# WRITTEN TASK
Report each line below that contains the string "available"; only matches with the same letter case count.

# DATA EXCERPTS
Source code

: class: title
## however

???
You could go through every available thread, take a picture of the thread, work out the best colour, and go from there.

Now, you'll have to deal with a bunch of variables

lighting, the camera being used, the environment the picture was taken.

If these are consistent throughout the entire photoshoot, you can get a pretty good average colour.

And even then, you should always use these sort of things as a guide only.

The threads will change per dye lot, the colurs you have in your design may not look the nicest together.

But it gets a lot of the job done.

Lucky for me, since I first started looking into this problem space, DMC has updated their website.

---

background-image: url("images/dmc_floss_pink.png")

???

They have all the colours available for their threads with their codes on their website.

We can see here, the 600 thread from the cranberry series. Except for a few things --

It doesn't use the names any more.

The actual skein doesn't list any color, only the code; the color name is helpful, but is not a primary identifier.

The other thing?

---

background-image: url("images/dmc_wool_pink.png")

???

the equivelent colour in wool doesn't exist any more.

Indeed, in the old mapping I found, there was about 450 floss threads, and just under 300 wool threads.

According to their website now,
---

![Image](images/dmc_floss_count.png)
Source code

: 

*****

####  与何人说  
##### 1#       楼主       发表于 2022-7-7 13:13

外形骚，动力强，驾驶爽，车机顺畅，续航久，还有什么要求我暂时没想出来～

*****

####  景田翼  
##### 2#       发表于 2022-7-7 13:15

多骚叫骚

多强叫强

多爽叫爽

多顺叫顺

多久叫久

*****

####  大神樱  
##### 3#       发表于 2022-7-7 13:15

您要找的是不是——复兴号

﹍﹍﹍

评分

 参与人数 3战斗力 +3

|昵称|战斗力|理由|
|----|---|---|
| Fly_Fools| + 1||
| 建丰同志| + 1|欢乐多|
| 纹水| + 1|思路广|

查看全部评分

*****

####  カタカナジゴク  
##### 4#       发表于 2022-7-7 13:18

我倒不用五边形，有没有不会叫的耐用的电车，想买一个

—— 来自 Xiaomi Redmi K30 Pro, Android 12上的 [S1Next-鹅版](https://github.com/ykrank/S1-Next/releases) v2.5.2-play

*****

# TASK RESULT
You could go through every available thread, take a picture of the thread, work out the best colour, and go from there.
They have all the colours available for their threads with their codes on their website.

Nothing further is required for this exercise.